她看向哈利,眼神变得更加复杂。敬畏、恐惧,还有一种找到同类的兴奋。
“但这只是基础,对吧?”卡吕普索问道,“这三个麻瓜的灵魂太弱小了,他们只能承载这种简单的、基于本能欲望的痛苦。对于贝拉特里克斯,对于……那个人,你需要更复杂的东西。”
“当然。”
哈利转过身,不再看那三个已经沦为“电池”的亲戚。
他走到一面黑板前,上面画着更加宏大的构想图。
“麻瓜的痛苦是线性的。但巫师,尤其是像伏地魔那样分裂过灵魂的巫师,他们的痛苦必须是立体的、维度的。”
哈利拿起粉笔,在黑板上写下了七个词。
“七宗罪。”哈利轻声说道,“这是麻瓜宗教里的概念,但它完美地概括了灵魂堕落的七个方向。”
哈利转过头,那双绿眸中燃烧着理性的、近乎神性的光辉。
“我要为他打造一个……七重地狱。”
“每一重地狱,对应一种原罪。每一重地狱,都将针对他灵魂的一个切面进行审判。”
“傲慢者将在卑微中被践踏,贪婪者将在虚无中被剥夺。”
“但这还不够。”哈利的手指在黑板上重重一点,“最关键的是……我要将这七重审判,与‘阿斯特莱亚之印’的‘秩序’属性结合。”

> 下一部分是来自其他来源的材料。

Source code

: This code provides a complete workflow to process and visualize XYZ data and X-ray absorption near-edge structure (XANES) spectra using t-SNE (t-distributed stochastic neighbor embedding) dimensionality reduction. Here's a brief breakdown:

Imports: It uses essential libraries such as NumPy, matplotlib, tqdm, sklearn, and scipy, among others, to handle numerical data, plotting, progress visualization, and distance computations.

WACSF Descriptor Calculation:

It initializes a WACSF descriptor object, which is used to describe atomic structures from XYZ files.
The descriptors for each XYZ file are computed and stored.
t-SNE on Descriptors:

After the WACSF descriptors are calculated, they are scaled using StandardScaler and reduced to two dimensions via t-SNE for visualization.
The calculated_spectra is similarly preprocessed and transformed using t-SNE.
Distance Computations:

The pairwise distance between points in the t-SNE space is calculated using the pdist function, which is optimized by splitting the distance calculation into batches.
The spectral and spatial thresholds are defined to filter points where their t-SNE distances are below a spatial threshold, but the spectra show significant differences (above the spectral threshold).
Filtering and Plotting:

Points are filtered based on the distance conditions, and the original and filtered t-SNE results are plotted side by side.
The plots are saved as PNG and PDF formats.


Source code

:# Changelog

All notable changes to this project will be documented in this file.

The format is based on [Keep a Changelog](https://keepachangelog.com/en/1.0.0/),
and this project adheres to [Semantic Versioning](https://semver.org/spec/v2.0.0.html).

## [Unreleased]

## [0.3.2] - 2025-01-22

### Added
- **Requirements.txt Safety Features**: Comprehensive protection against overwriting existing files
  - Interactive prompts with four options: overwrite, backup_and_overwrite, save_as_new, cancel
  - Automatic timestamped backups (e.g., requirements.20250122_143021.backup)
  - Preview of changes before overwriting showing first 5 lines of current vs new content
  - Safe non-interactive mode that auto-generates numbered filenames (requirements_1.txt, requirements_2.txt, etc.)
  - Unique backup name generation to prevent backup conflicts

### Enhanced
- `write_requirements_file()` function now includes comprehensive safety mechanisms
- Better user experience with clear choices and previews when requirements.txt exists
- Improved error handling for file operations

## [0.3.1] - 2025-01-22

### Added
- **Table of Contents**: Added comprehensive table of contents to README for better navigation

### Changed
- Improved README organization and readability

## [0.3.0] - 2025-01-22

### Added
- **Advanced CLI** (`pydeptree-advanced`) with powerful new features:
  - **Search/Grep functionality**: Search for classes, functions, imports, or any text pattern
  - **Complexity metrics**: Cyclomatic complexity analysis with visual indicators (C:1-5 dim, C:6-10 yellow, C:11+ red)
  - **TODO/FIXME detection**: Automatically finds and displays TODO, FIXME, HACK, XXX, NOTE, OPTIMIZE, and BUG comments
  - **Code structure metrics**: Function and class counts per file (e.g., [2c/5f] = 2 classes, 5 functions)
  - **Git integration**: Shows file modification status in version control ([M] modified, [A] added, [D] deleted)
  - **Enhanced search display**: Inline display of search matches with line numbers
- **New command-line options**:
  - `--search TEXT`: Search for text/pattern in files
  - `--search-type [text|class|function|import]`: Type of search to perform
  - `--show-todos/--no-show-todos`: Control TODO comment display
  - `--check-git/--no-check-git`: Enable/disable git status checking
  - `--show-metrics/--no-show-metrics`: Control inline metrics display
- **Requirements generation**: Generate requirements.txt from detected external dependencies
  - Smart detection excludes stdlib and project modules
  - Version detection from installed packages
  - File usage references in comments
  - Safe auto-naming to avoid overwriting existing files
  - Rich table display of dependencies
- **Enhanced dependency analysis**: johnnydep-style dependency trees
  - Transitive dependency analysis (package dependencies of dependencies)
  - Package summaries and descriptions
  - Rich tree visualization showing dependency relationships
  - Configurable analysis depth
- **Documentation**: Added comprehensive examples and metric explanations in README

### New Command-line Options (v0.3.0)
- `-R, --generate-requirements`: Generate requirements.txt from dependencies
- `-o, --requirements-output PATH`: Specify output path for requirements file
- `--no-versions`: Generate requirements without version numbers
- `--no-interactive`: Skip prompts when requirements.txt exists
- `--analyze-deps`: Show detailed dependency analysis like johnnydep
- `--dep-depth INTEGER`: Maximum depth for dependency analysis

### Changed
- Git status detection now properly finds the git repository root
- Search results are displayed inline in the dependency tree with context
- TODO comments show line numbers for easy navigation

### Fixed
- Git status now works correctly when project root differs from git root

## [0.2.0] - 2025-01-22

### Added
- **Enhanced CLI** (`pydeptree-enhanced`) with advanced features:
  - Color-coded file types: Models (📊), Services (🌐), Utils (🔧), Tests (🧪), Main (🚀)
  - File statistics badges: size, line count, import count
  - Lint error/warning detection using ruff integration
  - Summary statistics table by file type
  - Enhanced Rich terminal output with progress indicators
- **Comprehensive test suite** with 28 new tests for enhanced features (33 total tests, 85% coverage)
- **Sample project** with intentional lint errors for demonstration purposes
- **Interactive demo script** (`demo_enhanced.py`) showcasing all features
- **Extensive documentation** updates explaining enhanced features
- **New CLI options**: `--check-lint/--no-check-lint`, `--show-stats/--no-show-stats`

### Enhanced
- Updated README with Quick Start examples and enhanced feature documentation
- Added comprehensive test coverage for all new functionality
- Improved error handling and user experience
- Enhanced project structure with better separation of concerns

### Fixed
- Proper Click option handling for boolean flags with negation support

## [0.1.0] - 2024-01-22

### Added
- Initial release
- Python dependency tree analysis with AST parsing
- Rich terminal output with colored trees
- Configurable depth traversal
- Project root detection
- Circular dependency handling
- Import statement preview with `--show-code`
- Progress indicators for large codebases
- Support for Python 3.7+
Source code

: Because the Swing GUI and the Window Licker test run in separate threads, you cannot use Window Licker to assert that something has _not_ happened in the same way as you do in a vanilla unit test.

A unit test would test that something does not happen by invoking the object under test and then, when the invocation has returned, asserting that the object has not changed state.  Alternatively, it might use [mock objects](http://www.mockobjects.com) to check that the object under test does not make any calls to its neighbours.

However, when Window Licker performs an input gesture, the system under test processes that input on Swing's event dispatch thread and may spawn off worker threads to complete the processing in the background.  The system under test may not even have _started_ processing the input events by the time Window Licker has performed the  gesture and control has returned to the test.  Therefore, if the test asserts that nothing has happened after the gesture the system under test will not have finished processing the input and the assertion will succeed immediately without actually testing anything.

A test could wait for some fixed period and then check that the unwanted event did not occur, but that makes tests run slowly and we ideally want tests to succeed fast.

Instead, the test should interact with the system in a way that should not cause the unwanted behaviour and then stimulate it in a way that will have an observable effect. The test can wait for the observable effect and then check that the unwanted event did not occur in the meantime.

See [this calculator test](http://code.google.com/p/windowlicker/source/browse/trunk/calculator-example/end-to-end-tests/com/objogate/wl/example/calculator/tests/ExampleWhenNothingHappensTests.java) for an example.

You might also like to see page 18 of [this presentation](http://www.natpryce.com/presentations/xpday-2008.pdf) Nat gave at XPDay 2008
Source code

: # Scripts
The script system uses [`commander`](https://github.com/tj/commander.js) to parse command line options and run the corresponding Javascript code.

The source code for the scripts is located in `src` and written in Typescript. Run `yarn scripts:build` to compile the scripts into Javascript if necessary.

“我要将他那破碎的灵魂,通过这七重地狱的锤炼,剔除所有的杂质,所有的自我意识,所有的邪恶意志……最后,只留下最纯粹的、最坚韧的……灵魂能量。”
卡吕普索倒吸了一口冷气。
“你想……净化他?”
“不。”,笑得让人心寒,“我是要……格式化他。”
“我要把他变成一个工具。任何思想,只拥有庞大能量的……守护核心。”
“我要用伏地魔的灵魂,来守护……我想要守护的一切。”
“这才是……终极的审判。”
地下室里一片死寂。
卡吕普索看着眼前这个年仅十四岁的少年。他刚刚完成了一场对亲人的残酷复仇,现在又在策划着一场针对史上最强黑魔王的、近乎神迹的灵魂改造。
她感到一种深深的战栗。
这不是黑魔法。
“我需要更多的资料。”哈利突然说道,打破了沉默,“关于‘七宗罪’在灵魂层面的映射,关于如何将抽象的概念转化为具体的符文囚笼。格林德沃的知识库里有相关的碎片,但我需要时间去整理,去推导。”
“还有……”
哈利看向卡吕普索。
“我需要你帮我找一些东西。关于古代宗教审判所的记录,关于那些狂信徒是如何用精神折磨来摧毁异端意志的。罗齐尔家族应该有这方面的收藏吧?”
“有。”卡吕普索深吸一口气,平复了一下心情,“我会把家里地下室翻个底朝天。但是哈利……这个计划太庞大了。光靠我们两个,光靠这些理论……”
“我知道。”哈利打断了她,“所以,我们需要……实践。”
他指了指身后的那三个麻瓜。
“他们是第一批。接下来,是贝拉特里克斯和罗道夫斯。他们将是‘七宗罪’系统的第一批测试者。”
“等到那个系统在他们身上完美运行的那一天……”
哈利的目光变得深邃而遥远。
“……就是伏地魔……迎接他命运的时候。”
他走出地下室,将那三个在痛苦循环中永生的灵魂留在了黑暗里。
复仇的快感已经消退,取而代之的,是面对更宏大目标的、冰冷的冷静。
他不再是那个在碗柜里哭泣的男孩。